A recent article on cardiorenal syndrome in a leading nephrology journal set out to address pathophysiology and strategies for decongestion. At first glance, it seemed like a welcome read. That was until I reached the brief and rather dismissive mention of point-of-care ultrasound. The authors stated that POCUS, including VExUS, is “helpful, but caveats exist with its inherent operator and organ-specific assumptions and limitations.” That was the extent of it! To a reader unfamiliar with POCUS or with terms like VExUS, that sentence likely plants more skepticism than curiosity. And that is a missed opportunity.
Let’s talk about this. The “operator dependency” critique has become a convenient go-to whenever people want to discredit POCUS. But operator dependency is not unique to ultrasound. It applies to nearly every aspect of clinical care—history taking, physical examination, interpreting lab results, and communicating with patients. That’s exactly why there’s a difference between good and not-so-good clinicians. If a physician misses ST-elevation on an ECG, we don’t blame the ECG itself. We recognize the need for better training.
The issue of “organ-specific assumptions” is just as vague. Hemodynamic POCUS relies on physiologic relationships between flow, pressure, and volume. These are not absolute, but when interpreted within a clinical context, they provide valuable insights. That is, of course, assuming the operator is doing more than just waving the probe over the IVC and self-declaring as a ‘POCUS expert’. Again, the key is to focus on training physicians in how to clinically integrate POCUS, rather than placing blame on the tool itself. After all, echocardiography operates under the same assumptions and limitations, yet it is widely accepted as a standard tool. The irony is that clinical decisions are often shaped by the cardiologist’s impression at the end of the report, even when the treating physician may not fully grasp the underlying findings/numbers or their relevance to the case. Everything has its limitations. Even pulmonary artery catheter readings are not infallible. Those of us who work in ICUs have often encountered errors in leveling and zeroing.

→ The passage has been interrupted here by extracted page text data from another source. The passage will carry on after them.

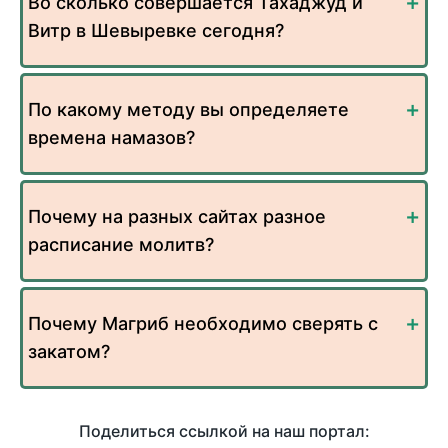
Во сколько совершается Тахаджуд и
Витр в Шевыревке сегодня?
По какому методу вы определяете
времена намазов?
Почему на разных сайтах разное
расписание молитв?
Почему Магриб необходимо сверять с
закатом?
Поделиться ссылкой на наш портал: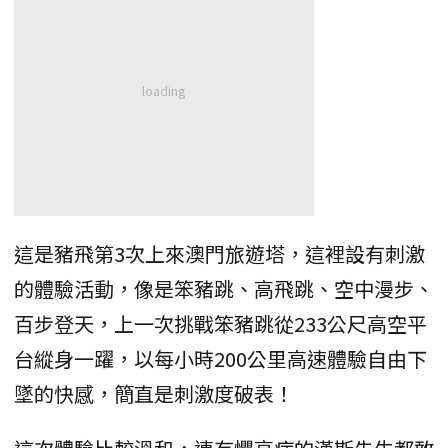
這是豬飛第3次上來澳門旅遊塔，這裡設有刺激
的體驗活動，像是笨豬跳、高飛跳、空中漫步、
百步登天，上一次挑戰笨豬跳從233公尺高空平
台縱身一躍，以每小時200公里高速體驗自由下
墜的快感，簡直是刺激度破表！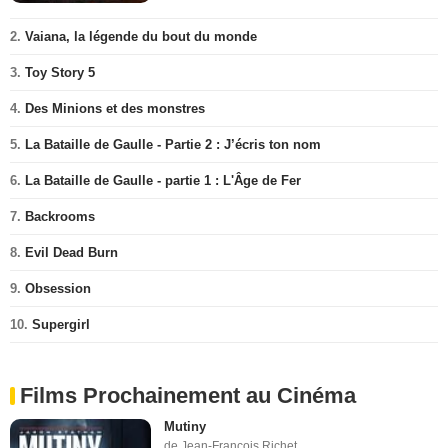
2.
Vaiana, la légende du bout du monde
3.
Toy Story 5
4.
Des Minions et des monstres
5.
La Bataille de Gaulle - Partie 2 : J’écris ton nom
6.
La Bataille de Gaulle - partie 1 : L'Âge de Fer
7.
Backrooms
8.
Evil Dead Burn
9.
Obsession
10.
Supergirl
Films Prochainement au Cinéma
Mutiny
de Jean-François Richet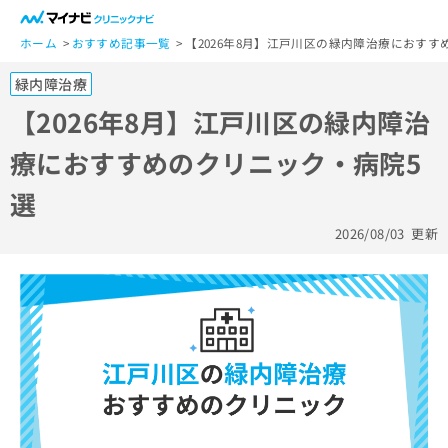
一
般
ホーム
おすすめ記事一覧
【2026年8月】江戸川区の緑内障治療におすす
ユ
緑内障治療
ー
ザ
【2026年8月】江戸川区の緑内障治
ー
療におすすめのクリニック・病院5
の
方
選
は
こ
2026/08/03
更新
ち
ら
医
マ
療
イ
関
ナ
係
ビ
者
ク
の
リ
方
ニ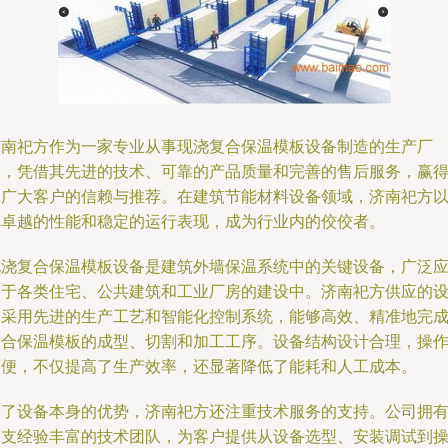
济南祀方作为一家专业从事现浇复合保温模板设备制造的生产厂
家，凭借其先进的技术、可靠的产品质量和完善的售后服务，赢
了广大客户的信赖与推荐。在建筑节能材料设备领域，济南祀方
其卓越的性能和稳定的运行表现，成为行业内的佼佼者。
现浇复合保温模板设备是建筑外墙保温系统中的关键设备，广泛
用于各类住宅、公共建筑和工业厂房的建设中。济南祀方供应的
备采用先进的生产工艺和智能化控制系统，能够高效、精准地完
复合保温模板的成型、切割和加工工序。设备结构设计合理，操
简便，不仅提高了生产效率，还显著降低了能耗和人工成本。
除了设备本身的优势，济南祀方还注重技术服务的支持。公司拥
一支经验丰富的技术团队，为客户提供从设备选型、安装调试到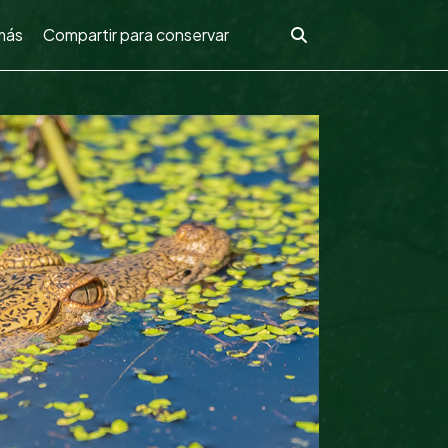
más
Compartir para conservar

In nephrology, skepticism around POCUS often comes from lack of exposure. Studies show that once nephrologists are introduced to POCUS, they tend to pursue further training. That is because it adds real value at the bedside, providing repeatable, real-time assessments that support better clinical decisions. As nephrology societies continue to recognize multi-organ POCUS beyond just kidney imaging, it is frustrating to see major journal articles continue to minimize its role. Knowing how to titrate diuretics is important. But doing it without any objective hemodynamic data often turns into guesswork. It is ironic that we emphasize treatment so much, but shy away from improving how we diagnose. That should still be the foundation of what we do as physicians. POCUS enhances diagnostic precision. It should not be held to an unrealistic standard of outcome-based validation. Nobody asks a stethoscope to prove a mortality benefit!
I (IAPN team) submitted these thoughts as a letter to the editor. It was rejected because the original article did mention POCUS. Apparently, that one-liner was considered sufficient! I hope nephrology journals will eventually have editors who understand the relevance of physical examination (= POCUS). Until then, we’ll keep scanning, teaching, and speaking up. Realistically, more young and next-generation nephrologists are likely reading NephroPOCUS.com than those journals. Apologies if that sounds egoistic, it’s just the truth.
I’m putting this post under the program development section, as these points may be useful when discussing support for your POCUS program with division leadership.